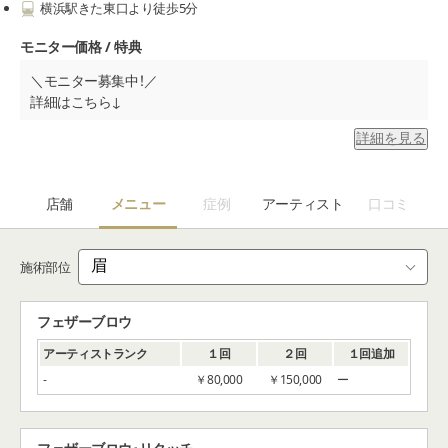
横浜駅きた東口より徒歩5分
モニター価格 / 特典
＼モニター募集中！／
詳細はこちら↓
詳細を見る
アーティストランク
１回
２回
１回追加
平日モニター【フェザーブロ
￥150,000
ウ】
￥88,000
店舗
メニュー
症例
アーティスト
口コミ
土日・祝日モニター【フェザ
￥150,000
ーブロウ】
￥98,000
モニター【エターナルリッ
￥160,000
施術部位
プ】
￥128,000
モニター【フェアリーライン
￥110,000
フェザーブロウ
(上)】
￥88,000
アーティストランク
１回
２回
１回追加
-
￥80,000
￥150,000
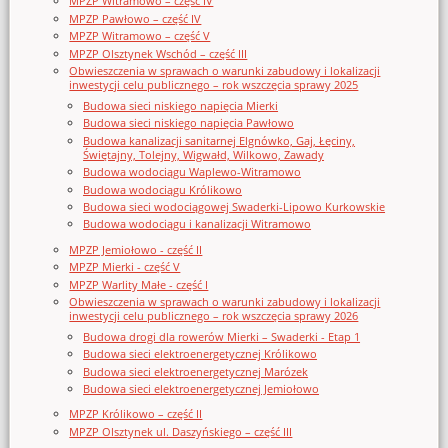
MPZP Witramowo – część IV
MPZP Pawłowo – część IV
MPZP Witramowo – część V
MPZP Olsztynek Wschód – część III
Obwieszczenia w sprawach o warunki zabudowy i lokalizacji
inwestycji celu publicznego – rok wszczęcia sprawy 2025
Budowa sieci niskiego napięcia Mierki
Budowa sieci niskiego napięcia Pawłowo
Budowa kanalizacji sanitarnej Elgnówko, Gaj, Łęciny,
Świętajny, Tolejny, Wigwałd, Wilkowo, Zawady
Budowa wodociągu Waplewo-Witramowo
Budowa wodociągu Królikowo
Budowa sieci wodociągowej Swaderki-Lipowo Kurkowskie
Budowa wodociągu i kanalizacji Witramowo
MPZP Jemiołowo - część II
MPZP Mierki - część V
MPZP Warlity Małe - część I
Obwieszczenia w sprawach o warunki zabudowy i lokalizacji
inwestycji celu publicznego – rok wszczęcia sprawy 2026
Budowa drogi dla rowerów Mierki – Swaderki - Etap 1
Budowa sieci elektroenergetycznej Królikowo
Budowa sieci elektroenergetycznej Marózek
Budowa sieci elektroenergetycznej Jemiołowo
MPZP Królikowo – część II
MPZP Olsztynek ul. Daszyńskiego – część III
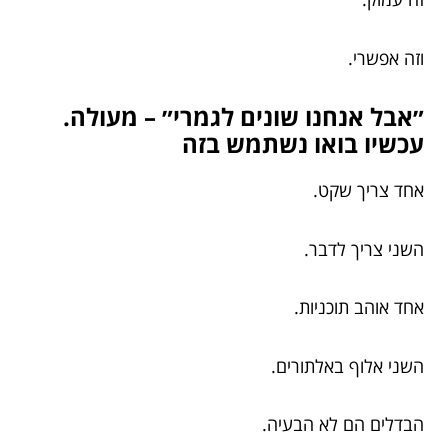
וזה אפשרי.
״אבל אנחנו שונים לגמרי״ – מעולה.
עכשיו בואו נשתמש בזה
אחד צריך שקט.
השני צריך לדבר.
אחד אוהב תוכניות.
השני אלוף באלתורים.
הבדלים הם לא הבעיה.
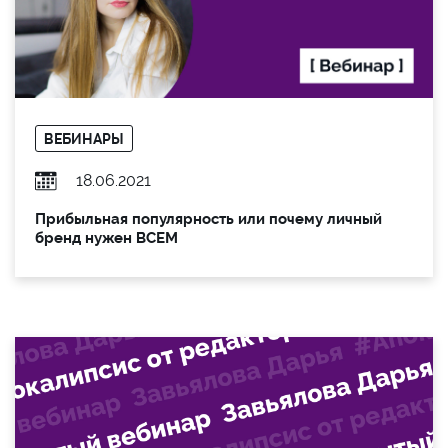
ВЕБИНАРЫ
18.06.2021
Прибыльная популярность ­­или почему личный
бренд нужен ВСЕМ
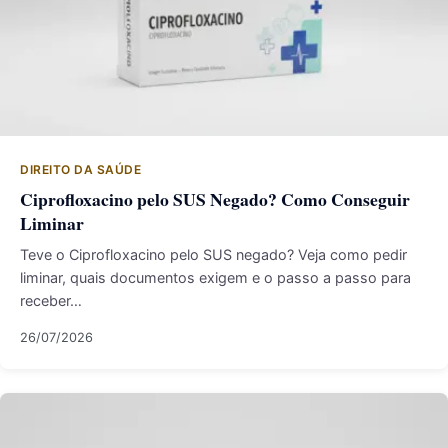
DIREITO DA SAÚDE
Ciprofloxacino pelo SUS Negado? Como Conseguir
Liminar
Teve o Ciprofloxacino pelo SUS negado? Veja como pedir
liminar, quais documentos exigem e o passo a passo para
receber…
26/07/2026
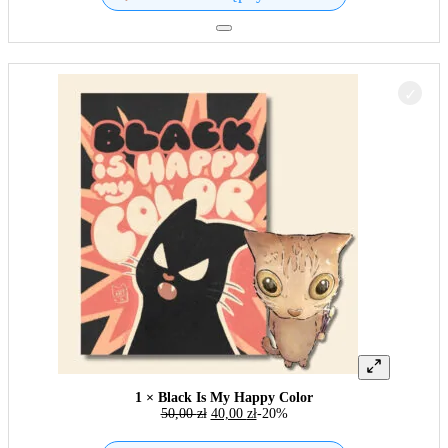
1 × Black Is My Happy Color
50,00
zł
40,00
zł
-20%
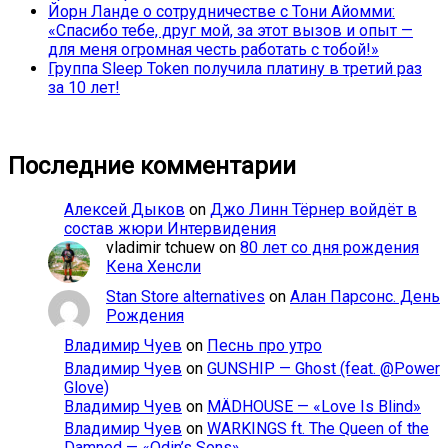
Йорн Ланде о сотрудничестве с Тони Айомми:
«Спасибо тебе, друг мой, за этот вызов и опыт —
для меня огромная честь работать с тобой!»
Группа Sleep Token получила платину в третий раз
за 10 лет!
Последние комментарии
Алексей Дыков
on
Джо Линн Тёрнер войдёт в
состав жюри Интервидения
vladimir tchuew
on
80 лет со дня рождения
Кена Хенсли
Stan Store alternatives
on
Алан Парсонс. День
Рождения
Владимир Чуев
on
Песнь про утро
Владимир Чуев
on
GUNSHIP — Ghost (feat. @Power
Glove)
Владимир Чуев
on
MÄDHOUSE — «Love Is Blind»
Владимир Чуев
on
WARKINGS ft. The Queen of the
Damned — «Odin’s Sons»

------------------------------------------------------------------------

Problem details » The result should be an exact repetition of all the records. Drop the pictures.

Task solution »
横浜駅きた東口より徒歩5分
モニター価格 / 特典
＼モニター募集中！／
詳細はこちら↓
詳細を見る
アーティストランク
１回
２回
１回追加
平日モニター【フェザーブロ
￥150,000
ウ】
￥88,000
店舗
メニュー
症例
アーティスト
口コミ
土日・祝日モニター【フェザ
￥150,000
ーブロウ】
￥98,000
モニター【エターナルリッ
￥160,000
施術部位
プ】
￥128,000
モニター【フェアリーライン
￥110,000
フェザーブロウ
(上)】
￥88,000
アーティストランク
１回
２回
１回追加
-
￥80,000
￥150,000
MPZP Witramowo – część IV
MPZP Pawłowo – część IV
MPZP Witramowo – część V
MPZP Olsztynek Wschód – część III
Obwieszczenia w sprawach o warunki zabudowy i lokalizacji
inwestycji celu publicznego – rok wszczęcia sprawy 2025
Budowa sieci niskiego napięcia Mierki
Budowa sieci niskiego napięcia Pawłowo
Budowa kanalizacji sanitarnej Elgnówko, Gaj, Łęciny,
Świętajny, Tolejny, Wigwałd, Wilkowo, Zawady
Budowa wodociągu Waplewo-Witramowo
Budowa wodociągu Królikowo
Budowa sieci wodociągowej Swaderki-Lipowo Kurkowskie
Budowa wodociągu i kanalizacji Witramowo
MPZP Jemiołowo - część II
MPZP Mierki - część V
MPZP Warlity Małe - część I
Obwieszczenia w sprawach o warunki zabudowy i lokalizacji
inwestycji celu publicznego – rok wszczęcia sprawy 2026
Budowa drogi dla rowerów Mierki – Swaderki - Etap 1
Budowa sieci elektroenergetycznej Królikowo
Budowa sieci elektroenergetycznej Marózek
Budowa sieci elektroenergetycznej Jemiołowo
MPZP Królikowo – część II
MPZP Olsztynek ul. Daszyńskiego – część III
וזה אפשרי.
״אבל אנחנו שונים לגמרי״ – מעולה.
עכשיו בואו נשתמש בזה
אחד צריך שקט.
השני צריך לדבר.
אחד אוהב תוכניות.
השני אלוף באלתורים.
הבדלים הם לא הבעיה.
ВЕБИНАРЫ
18.06.2021
Прибыльная популярность ­­или почему личный
бренд нужен ВСЕМ
DIREITO DA SAÚDE
Ciprofloxacino pelo SUS Negado? Como Conseguir
Liminar
Teve o Ciprofloxacino pelo SUS negado? Veja como pedir
liminar, quais documentos exigem e o passo a passo para
receber…
26/07/2026
1 × Black Is My Happy Color
50,00
zł
40,00
zł
-20%
Йорн Ланде о сотрудничестве с Тони Айомми:
«Спасибо тебе, друг мой, за этот вызов и опыт —
для меня огромная честь работать с тобой!»
Группа Sleep Token получила платину в третий раз
за 10 лет!
Последние комментарии
Алексей Дыков
on
Джо Линн Тёрнер войдёт в
состав жюри Интервидения
vladimir tchuew
on
80 лет со дня рождения
Кена Хенсли
Stan Store alternatives
on
Алан Парсонс. День
Рождения
Владимир Чуев
on
Песнь про утро
Владимир Чуев
on
GUNSHIP — Ghost (feat. @Power
Glove)
Владимир Чуев
on
MÄDHOUSE — «Love Is Blind»
Владимир Чуев
on
WARKINGS ft. The Queen of the
Damned — «Odin’s Sons»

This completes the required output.